General characteristics
- Type: Twin-screw steamer
- Tonnage: 1,635 gross register tons (GRT)
- Length: 300 feet (91 m)
- Beam: 34.6 feet (10.5 m)
- Draught: 16 feet (4.9 m)

= TSS Chelmsford =

TSS Chelmsford was a passenger vessel built for the Great Eastern Railway in 1893.

==History==

She was built by Earle's in Hull for the Great Eastern Railway. She was launched on 21 February 1893 and launched by the Mayoress of Chelmsford. She was intended for the new route from Harwich to the Hook of Holland. She was described as having an awning deck extending almost the entire length of the ship and a complete lower deck all fore and aft. The first class dining saloon is forward of the boilers on the main deck, and extends from side to side.
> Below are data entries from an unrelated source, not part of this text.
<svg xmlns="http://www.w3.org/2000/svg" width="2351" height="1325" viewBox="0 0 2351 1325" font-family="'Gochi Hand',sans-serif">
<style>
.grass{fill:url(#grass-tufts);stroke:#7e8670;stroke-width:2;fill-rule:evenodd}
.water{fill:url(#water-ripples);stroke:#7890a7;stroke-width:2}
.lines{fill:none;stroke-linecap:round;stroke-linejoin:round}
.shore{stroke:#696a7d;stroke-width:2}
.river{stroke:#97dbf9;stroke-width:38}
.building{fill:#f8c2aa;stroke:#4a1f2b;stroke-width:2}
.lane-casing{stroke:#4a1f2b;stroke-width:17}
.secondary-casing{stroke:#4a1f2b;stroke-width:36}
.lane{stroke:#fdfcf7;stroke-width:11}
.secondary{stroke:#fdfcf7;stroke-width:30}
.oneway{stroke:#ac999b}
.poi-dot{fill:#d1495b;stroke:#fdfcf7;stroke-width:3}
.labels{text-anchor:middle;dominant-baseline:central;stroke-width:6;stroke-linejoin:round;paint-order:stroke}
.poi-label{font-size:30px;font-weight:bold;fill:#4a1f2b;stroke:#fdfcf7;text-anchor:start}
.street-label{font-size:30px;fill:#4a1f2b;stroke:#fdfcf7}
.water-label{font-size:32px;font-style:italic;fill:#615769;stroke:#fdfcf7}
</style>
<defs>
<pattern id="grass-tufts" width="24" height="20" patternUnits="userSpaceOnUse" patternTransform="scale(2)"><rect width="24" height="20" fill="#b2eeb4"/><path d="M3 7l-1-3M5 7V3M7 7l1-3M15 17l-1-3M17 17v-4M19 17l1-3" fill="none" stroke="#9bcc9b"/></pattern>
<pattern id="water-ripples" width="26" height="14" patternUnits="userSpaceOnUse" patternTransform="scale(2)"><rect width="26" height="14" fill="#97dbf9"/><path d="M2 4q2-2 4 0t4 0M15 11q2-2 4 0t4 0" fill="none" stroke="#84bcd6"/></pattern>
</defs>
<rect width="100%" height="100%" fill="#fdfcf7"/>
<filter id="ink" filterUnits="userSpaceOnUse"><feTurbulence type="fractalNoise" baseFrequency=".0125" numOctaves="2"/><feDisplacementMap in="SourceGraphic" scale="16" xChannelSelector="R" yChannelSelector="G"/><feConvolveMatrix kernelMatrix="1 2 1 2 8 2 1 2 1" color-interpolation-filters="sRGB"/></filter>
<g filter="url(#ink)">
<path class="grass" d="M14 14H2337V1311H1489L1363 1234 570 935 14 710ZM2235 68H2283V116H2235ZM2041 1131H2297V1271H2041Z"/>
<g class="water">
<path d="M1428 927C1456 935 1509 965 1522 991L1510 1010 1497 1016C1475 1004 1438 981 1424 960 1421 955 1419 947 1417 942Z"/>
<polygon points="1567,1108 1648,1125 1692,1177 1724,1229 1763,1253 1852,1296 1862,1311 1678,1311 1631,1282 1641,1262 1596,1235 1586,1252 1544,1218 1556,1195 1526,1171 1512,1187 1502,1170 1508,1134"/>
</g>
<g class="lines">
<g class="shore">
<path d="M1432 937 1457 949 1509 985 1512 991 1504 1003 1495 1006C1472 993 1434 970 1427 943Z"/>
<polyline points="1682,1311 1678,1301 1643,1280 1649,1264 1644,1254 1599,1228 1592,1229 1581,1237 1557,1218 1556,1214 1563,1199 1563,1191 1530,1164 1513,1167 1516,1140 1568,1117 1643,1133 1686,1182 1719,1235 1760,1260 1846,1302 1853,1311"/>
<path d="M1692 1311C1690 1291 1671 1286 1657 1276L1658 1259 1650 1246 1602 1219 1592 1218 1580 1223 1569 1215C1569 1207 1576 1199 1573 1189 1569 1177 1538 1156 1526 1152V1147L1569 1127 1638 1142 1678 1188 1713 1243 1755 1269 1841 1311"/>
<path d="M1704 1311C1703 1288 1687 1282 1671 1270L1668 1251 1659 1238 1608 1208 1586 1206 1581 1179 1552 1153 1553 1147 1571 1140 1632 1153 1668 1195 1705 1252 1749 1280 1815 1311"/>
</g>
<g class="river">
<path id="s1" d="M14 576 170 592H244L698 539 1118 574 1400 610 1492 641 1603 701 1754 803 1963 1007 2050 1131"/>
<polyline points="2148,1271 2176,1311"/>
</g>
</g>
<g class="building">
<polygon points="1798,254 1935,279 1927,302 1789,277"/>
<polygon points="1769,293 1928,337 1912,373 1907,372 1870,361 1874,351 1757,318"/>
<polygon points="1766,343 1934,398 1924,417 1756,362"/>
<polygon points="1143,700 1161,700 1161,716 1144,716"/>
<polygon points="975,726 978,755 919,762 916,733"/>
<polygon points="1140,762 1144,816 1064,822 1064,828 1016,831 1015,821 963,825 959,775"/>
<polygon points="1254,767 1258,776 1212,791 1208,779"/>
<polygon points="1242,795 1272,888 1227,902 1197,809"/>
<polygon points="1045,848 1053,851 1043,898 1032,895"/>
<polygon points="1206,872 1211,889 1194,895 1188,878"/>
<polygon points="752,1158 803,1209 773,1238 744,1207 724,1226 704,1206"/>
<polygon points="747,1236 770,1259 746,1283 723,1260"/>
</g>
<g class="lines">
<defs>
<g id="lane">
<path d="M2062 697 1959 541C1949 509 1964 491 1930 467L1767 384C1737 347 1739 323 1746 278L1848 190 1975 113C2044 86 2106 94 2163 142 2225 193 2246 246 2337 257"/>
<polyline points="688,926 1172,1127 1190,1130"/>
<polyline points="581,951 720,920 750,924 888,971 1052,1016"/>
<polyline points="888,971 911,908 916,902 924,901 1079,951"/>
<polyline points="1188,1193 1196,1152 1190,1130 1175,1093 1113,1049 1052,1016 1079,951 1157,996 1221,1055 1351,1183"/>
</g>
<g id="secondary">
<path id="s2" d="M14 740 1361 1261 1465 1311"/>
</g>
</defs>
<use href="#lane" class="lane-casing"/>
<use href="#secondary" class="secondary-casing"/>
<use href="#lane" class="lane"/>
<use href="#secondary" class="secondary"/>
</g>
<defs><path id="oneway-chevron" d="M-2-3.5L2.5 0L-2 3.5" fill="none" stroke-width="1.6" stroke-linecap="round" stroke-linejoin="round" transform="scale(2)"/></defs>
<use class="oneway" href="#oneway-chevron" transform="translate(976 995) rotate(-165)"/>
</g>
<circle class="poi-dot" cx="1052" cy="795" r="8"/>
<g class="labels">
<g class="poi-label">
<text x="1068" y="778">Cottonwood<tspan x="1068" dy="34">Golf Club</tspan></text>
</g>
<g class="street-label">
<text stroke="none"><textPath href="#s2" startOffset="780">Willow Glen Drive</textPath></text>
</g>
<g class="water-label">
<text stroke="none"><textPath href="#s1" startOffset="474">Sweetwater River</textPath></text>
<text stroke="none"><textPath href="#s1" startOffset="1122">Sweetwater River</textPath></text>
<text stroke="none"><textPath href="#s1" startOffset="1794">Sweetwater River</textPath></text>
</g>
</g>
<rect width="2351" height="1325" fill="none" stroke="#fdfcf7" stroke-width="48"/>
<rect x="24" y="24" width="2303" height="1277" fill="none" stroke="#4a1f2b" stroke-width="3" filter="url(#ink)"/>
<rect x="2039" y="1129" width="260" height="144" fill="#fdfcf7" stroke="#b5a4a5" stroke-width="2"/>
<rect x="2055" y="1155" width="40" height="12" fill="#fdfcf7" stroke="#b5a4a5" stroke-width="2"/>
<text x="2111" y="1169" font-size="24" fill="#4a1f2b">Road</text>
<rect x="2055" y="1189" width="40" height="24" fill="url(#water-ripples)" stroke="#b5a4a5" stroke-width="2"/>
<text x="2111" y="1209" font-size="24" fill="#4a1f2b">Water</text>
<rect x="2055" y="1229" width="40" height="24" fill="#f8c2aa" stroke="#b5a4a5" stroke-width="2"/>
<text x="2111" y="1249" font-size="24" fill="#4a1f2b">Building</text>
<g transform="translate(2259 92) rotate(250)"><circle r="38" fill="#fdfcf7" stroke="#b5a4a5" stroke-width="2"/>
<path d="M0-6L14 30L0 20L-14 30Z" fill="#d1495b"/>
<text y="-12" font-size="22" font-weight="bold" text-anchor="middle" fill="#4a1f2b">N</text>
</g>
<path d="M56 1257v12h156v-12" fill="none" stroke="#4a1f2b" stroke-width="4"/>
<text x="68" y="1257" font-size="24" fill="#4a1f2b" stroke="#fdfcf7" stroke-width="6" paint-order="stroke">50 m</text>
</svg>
It is 32ft long, and is entered through a spacious lobby formed in the large deck-house on the awning deck, the illumination being mainly got by means of a handsome painted glass dome. The remainder of this house is occupied by state rooms, the captain's room, and a large ventilating truck for affording light and air to the dining room below. Forward of the saloon is a cabin and state-rooms specially arranged for ladies, and abaft the saloon on each side of the engines and boilers are other state-rooms, pantries, bar, lavatories, and officer's accommodation. Abaft the engines and boilers on this deck are also further state rooms for first-class passengers with a separate entrance lobby from a deck-house in which is a spacious smoke-room.

In 1910 she was purchased by the Great Western Railway for the route from Plymouth to Brest and renamed Bretonne. She was sold in the following year to the National Steam Navigation Company of Greece when she was renamed Esperia. For a short time in the early 1920s she was renamed Syros, but was renamed Esperia again until she was scrapped in 1934.